▶ [Directions for this task]
Please give the material below again, replacing every "Earth Engine" with "Earth-Engine" and leaving everything else unchanged.

#### Working data

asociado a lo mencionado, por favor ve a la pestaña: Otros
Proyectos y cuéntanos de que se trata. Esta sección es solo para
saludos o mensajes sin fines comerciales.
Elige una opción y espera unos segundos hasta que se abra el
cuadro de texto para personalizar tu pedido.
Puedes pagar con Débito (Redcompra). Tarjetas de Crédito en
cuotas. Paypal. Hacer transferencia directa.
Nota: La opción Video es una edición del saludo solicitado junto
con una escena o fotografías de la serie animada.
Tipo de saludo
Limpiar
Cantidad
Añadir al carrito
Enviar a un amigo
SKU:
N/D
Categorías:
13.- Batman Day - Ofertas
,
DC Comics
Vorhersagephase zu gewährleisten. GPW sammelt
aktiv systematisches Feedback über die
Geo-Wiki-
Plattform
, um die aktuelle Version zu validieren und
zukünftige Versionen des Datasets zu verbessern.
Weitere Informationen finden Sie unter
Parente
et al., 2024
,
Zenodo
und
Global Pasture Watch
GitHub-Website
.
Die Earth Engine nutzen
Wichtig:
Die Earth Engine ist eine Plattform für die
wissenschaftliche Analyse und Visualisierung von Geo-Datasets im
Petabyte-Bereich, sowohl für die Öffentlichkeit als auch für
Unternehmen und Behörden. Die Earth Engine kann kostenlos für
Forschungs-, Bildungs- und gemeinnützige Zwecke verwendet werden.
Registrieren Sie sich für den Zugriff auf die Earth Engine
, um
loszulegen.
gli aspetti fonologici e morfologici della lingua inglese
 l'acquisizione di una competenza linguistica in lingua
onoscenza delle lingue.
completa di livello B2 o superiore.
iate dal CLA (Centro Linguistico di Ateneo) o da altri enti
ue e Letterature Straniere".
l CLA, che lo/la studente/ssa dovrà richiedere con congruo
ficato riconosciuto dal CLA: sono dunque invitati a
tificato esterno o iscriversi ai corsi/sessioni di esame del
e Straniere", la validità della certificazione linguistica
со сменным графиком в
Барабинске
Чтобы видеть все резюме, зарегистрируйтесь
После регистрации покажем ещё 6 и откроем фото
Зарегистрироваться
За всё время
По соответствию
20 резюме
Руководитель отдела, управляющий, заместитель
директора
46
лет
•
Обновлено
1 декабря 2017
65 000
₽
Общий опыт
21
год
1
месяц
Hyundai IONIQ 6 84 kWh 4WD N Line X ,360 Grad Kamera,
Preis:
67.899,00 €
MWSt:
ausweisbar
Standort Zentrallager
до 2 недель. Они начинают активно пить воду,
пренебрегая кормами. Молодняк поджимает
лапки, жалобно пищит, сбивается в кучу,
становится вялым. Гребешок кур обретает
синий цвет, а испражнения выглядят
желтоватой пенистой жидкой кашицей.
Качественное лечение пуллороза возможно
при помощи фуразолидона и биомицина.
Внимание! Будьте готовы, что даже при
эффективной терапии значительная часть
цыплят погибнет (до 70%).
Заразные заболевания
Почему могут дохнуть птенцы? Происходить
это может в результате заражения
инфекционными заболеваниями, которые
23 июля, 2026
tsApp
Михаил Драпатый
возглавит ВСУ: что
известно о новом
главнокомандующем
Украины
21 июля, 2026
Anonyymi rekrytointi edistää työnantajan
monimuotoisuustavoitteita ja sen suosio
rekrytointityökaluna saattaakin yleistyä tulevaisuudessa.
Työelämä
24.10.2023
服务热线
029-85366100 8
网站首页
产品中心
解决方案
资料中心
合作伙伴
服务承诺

########

▶ [Output below]
asociado a lo mencionado, por favor ve a la pestaña: Otros
Proyectos y cuéntanos de que se trata. Esta sección es solo para
saludos o mensajes sin fines comerciales.
Elige una opción y espera unos segundos hasta que se abra el
cuadro de texto para personalizar tu pedido.
Puedes pagar con Débito (Redcompra). Tarjetas de Crédito en
cuotas. Paypal. Hacer transferencia directa.
Nota: La opción Video es una edición del saludo solicitado junto
con una escena o fotografías de la serie animada.
Tipo de saludo
Limpiar
Cantidad
Añadir al carrito
Enviar a un amigo
SKU:
N/D
Categorías:
13.- Batman Day - Ofertas
,
DC Comics
Vorhersagephase zu gewährleisten. GPW sammelt
aktiv systematisches Feedback über die
Geo-Wiki-
Plattform
, um die aktuelle Version zu validieren und
zukünftige Versionen des Datasets zu verbessern.
Weitere Informationen finden Sie unter
Parente
et al., 2024
,
Zenodo
und
Global Pasture Watch
GitHub-Website
.
Die Earth-Engine nutzen
Wichtig:
Die Earth-Engine ist eine Plattform für die
wissenschaftliche Analyse und Visualisierung von Geo-Datasets im
Petabyte-Bereich, sowohl für die Öffentlichkeit als auch für
Unternehmen und Behörden. Die Earth-Engine kann kostenlos für
Forschungs-, Bildungs- und gemeinnützige Zwecke verwendet werden.
Registrieren Sie sich für den Zugriff auf die Earth-Engine
, um
loszulegen.
gli aspetti fonologici e morfologici della lingua inglese
 l'acquisizione di una competenza linguistica in lingua
onoscenza delle lingue.
completa di livello B2 o superiore.
iate dal CLA (Centro Linguistico di Ateneo) o da altri enti
ue e Letterature Straniere".
l CLA, che lo/la studente/ssa dovrà richiedere con congruo
ficato riconosciuto dal CLA: sono dunque invitati a
tificato esterno o iscriversi ai corsi/sessioni di esame del
e Straniere", la validità della certificazione linguistica
со сменным графиком в
Барабинске
Чтобы видеть все резюме, зарегистрируйтесь
После регистрации покажем ещё 6 и откроем фото
Зарегистрироваться
За всё время
По соответствию
20 резюме
Руководитель отдела, управляющий, заместитель
директора
46
лет
•
Обновлено
1 декабря 2017
65 000
₽
Общий опыт
21
год
1
месяц
Hyundai IONIQ 6 84 kWh 4WD N Line X ,360 Grad Kamera,
Preis:
67.899,00 €
MWSt:
ausweisbar
Standort Zentrallager
до 2 недель. Они начинают активно пить воду,
пренебрегая кормами. Молодняк поджимает
лапки, жалобно пищит, сбивается в кучу,
становится вялым. Гребешок кур обретает
синий цвет, а испражнения выглядят
желтоватой пенистой жидкой кашицей.
Качественное лечение пуллороза возможно
при помощи фуразолидона и биомицина.
Внимание! Будьте готовы, что даже при
эффективной терапии значительная часть
цыплят погибнет (до 70%).
Заразные заболевания
Почему могут дохнуть птенцы? Происходить
это может в результате заражения
инфекционными заболеваниями, которые
23 июля, 2026
tsApp
Михаил Драпатый
возглавит ВСУ: что
известно о новом
главнокомандующем
Украины
21 июля, 2026
Anonyymi rekrytointi edistää työnantajan
monimuotoisuustavoitteita ja sen suosio
rekrytointityökaluna saattaakin yleistyä tulevaisuudessa.
Työelämä
24.10.2023
服务热线
029-85366100 8
网站首页
产品中心
解决方案
资料中心
合作伙伴
服务承诺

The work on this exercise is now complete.